Karen Tam is the ninth artist invited by the Montreal museum to mount an exhibition from its collections. Initiated in 2012, the Artist in Residence program concludes once again on the third floor. The space is identical, the content unique. An observation: it is not only the McCord reserves that are represented, those of several families as well.

“I arrived with the intention of looking for anything that might seem Chinese, and then offer what I couldn’t find”, says the one whose exhibition, as it has done for twenty years, subtly mixes decorative or utilitarian artefacts and personal works. A noble objective guides her: to fight the public under-representation of the Sino-Montreal reality.
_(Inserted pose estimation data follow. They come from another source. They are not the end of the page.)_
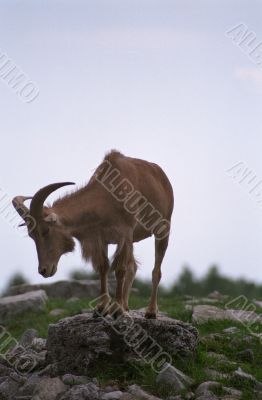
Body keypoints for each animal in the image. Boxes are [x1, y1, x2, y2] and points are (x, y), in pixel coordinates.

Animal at [12, 151, 174, 318]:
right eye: (32, 235)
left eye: (46, 230)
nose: (43, 270)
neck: (106, 197)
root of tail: (162, 175)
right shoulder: (101, 237)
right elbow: (103, 267)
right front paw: (101, 308)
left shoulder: (125, 233)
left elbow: (120, 269)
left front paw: (116, 308)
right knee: (133, 266)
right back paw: (126, 306)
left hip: (163, 228)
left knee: (156, 271)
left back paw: (150, 311)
The daughter of parents who arrived in Quebec after Canada had established a point system in 1967 to evaluate candidates for immigration — and remove racial criteria — Karen Tam carries within her, or in her work, the story of a once banished community, often confined to the exotic and ultimately unrecognized. The creator of installations imitating Chinese restaurants, karaoke bars, shops, private lounges and photo studios has built her new exhibition around the question of image and identity. are added studio portraits, family photos and a set of memories that reveal the richness of a vernacular, filial heritage, transmitted from one generation to the next.

Chinese shadow

Between the Cantonese opera offered in the background and the design of the menu of the China Garden café reproduced in wallpaper, swallow the mountains offers a multitude of elements of Chinese culture as they have survived in spite of the challenges… or the mountains of migration. The enlargement of the view of Chinatown which opens the route is revealing. The black and white photograph from 1965, acquired by the McCord in the 1980s, testifies to the need to tell what the official speeches do not tell.

About the colored arch painted by an anonymous hand in the image, Karen Tam suggests that it corresponds to the “desire to beautify Chinatown “. She herself added some and superimposed Chinese shadows, cut out on a floating cardboard. A fan gives the whole thing an animated movie feel.

“It’s a fictional scene from the fictional opera that I would like to write, she confides. A completely different project. I have the title [Le parcours d’une héroïne à travers des territoires hostiles], I have my character… I am ambitious: it will be an opera in Chinese shadows, but perhaps an installation first. »

The doctor from the prestigious Goldsmiths University in London seems to be driven by endless curiosity. And passionate about what she discovers. Her favorite part of the residency at the McCord? The albums of six families acquired by the museum in 2004, at the heart of an exhibition, Memories from herethree years later.

But it is a historical figure photographed by the famous Notman studio who amazes him: Edith Maude Eaton, alias Sui Sin Far (1865-1914), writer and journalist born of a Sino-British marriage. “She and her sister Winnifred were the first female Asian writers in North America. Edith wrote in the Montreal Star on the Chinese community”, says the artist.

Karen Tam hopes that her exhibition, which recounts more than 100 years of Chinese presence in Montreal, does useful work: eradicate racism. Yes, she admits, since 2020, deplorable acts have been committed, not towards her, but towards acquaintances. To the point where she no longer dared to go out. “I asked my boyfriend to come with me. In his presence, he, a white man, I felt safe, ”she says, not without laughing.

swallow the mountains

By Karen Tam. At the McCord Stewart Museum until August 13.